Acabo de leer la editorial de una revista que nos plantea una paradoja al tratar de hacer las cosas como creemos mejor, lo que se supone que está bien y es visto positivamente en la sociedad y los riesgos que conlleva la ligereza en la toma de decisiones “buenas”.
Todo lo que describía su autora es verdad; muchas veces las personas tienen que escoger entre la opción menos mala y nosotros sólo hacemos de jueces, simplemente porque estamos acostumbrados a una extrema polarización en todo y tendemos a ver el mundo en blanco y negro. No obstante obviamos los múltiples matices que en el camino van apareciendo, porque si todo en la vida partiera de la simple dicotomía, las decisiones sería mucho más fáciles de tomar. Pero no es así. Hay una inmensa cantidad de variables que nos hacen replantearnos una y otra vez si el camino que escogimos es el correcto, variables que van aumentando conforme sabemos un poco más; en este punto es cuando me atrevería a decir que actualmente no hay tesoro más grande que la ignorancia pues teniéndola como aliada podríamos vivir mucho más felices.
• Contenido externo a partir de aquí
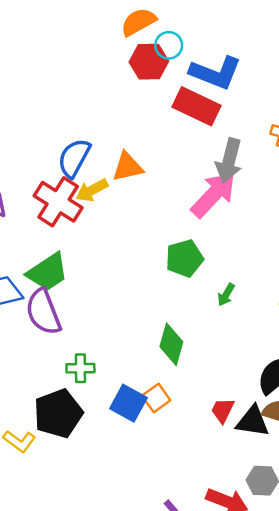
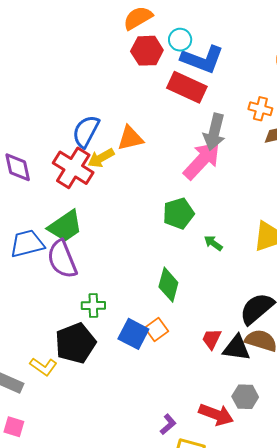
cyan circle: (169, 45) -> (180, 40), moved
green arrow: (226, 295) -> (213, 243), turned 96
Sin embargo cuando decidimos abrir los ojos, investigar y tratar de saber que pasa más allá de nuestro entorno inmediato, saber que cualquier decisión que tomemos repercutirá en lugares y personas que ni siquiera conocemos o, más difícil aún, es saber que afectan a los más cercanos nos hace dar cuenta de la trascendencia de nuestras acciones.
Es entonces cuando desde la moda podemos replantearnos todo el sistema (cosa que deberíamos hacer en todos los sistemas económicos y sociales, en realidad): pensamos por ejemplo en usar fibras orgánicas, el famoso algodón orgánico que nos hace sentir unos abanderados de la ecología. Sin embargo ignoramos que el cultivo del algodón es uno de los más contaminantes y de más consumo de agua, sin contar con la cantidad de hectáreas que son destinadas a estos cultivos en lugar de a la producción de alimentos a en países donde los índices de desnutrición son alarmantes. A pesar de ello es algodón orgánico y ya hemos puesto nuestro granito de arena pero eso son sólo paliativos a una realidad más compleja. Ejemplos como el anterior son innumerables, donde aparentemente lo estamos haciendo bien aunque solamente estamos cambiando un problema por otro; pero no nos detenemos a pensar que todo esto lo podríamos solucionar desde nosotros mismos con conciencia de esa realidad que necesita ser reordenada.
Como muestra de lo anterior, hace pocos días se abrió un concurso para plantear ideas respecto al manejo de los residuos textiles que crecen cada vez más. Con este tipo de iniciativas por primera vez se plantea la moda empezar a involucrarse en una economía circular donde exista un cradle to cradle (de la cuna a la cuna), algo que a primera vista es un alivio, una señal de que estamos abriendo los ojos. El problema es qué hacer con estas soluciones. Yo misma he estado dándole vueltas a esto y en ese proceso he encontrado muchas otras iniciativas que se plantean hacer las cosas de manera diferente y con veras a un futuro más sostenible, pero de nada nos sirve invertir tanto tiempo y tanta tecnología e investigación si solo tratamos de curar los síntomas de la enfermedad. Si a largo plazo descubriéramos como volver a introducir los residuos en la cadena productiva sólo para generar más crecimiento de la misma, inclusive la basura se quedaría corta: ¿De qué nos sirve sembrar dos árboles si necesitamos cortar cuatro para poder acomodarmos al mercado?
Por eso es momento de repensar el sistema, de no pensar en el consumo sino en todo lo que hay detrás de cada elección que hacemos, en crear una economía circular y colaborativa que sea local, que no pretenda escalar desproporcionalmente. Un sistema que no intente competir ferozmente para demostrar su ventaja sino que se haga bien y con conciencia e involucrando equitativamente a todos sus actores, desde los entes gubernamentales hasta los consumidores.
No se trata por lo tanto de ser simplista y pensar que es mejor aceptar el medio en el que ya estamos inmersos porque aparentemente al final nuestras acciones son más perjudiciales. Se trata de sacudirnos y no sentirnos bien por comprar desmesuradamente porque al menos esos niños no mueren de hambre pero viven sin infancia, de no sentirnos benevolentes por acoger a los refugiados sino culparnos por ser apáticos, por no interesarnos en el porqué de su desplazamiento, de no alardear de nuestras dietas orgánicas sino de cargar con el peso de una agricultura nacional desamparada y desde ahí saber que estamos en capacidad de abordar el mundo en todas sus tonalidades y no solo tener que escoger el blanco o el negro.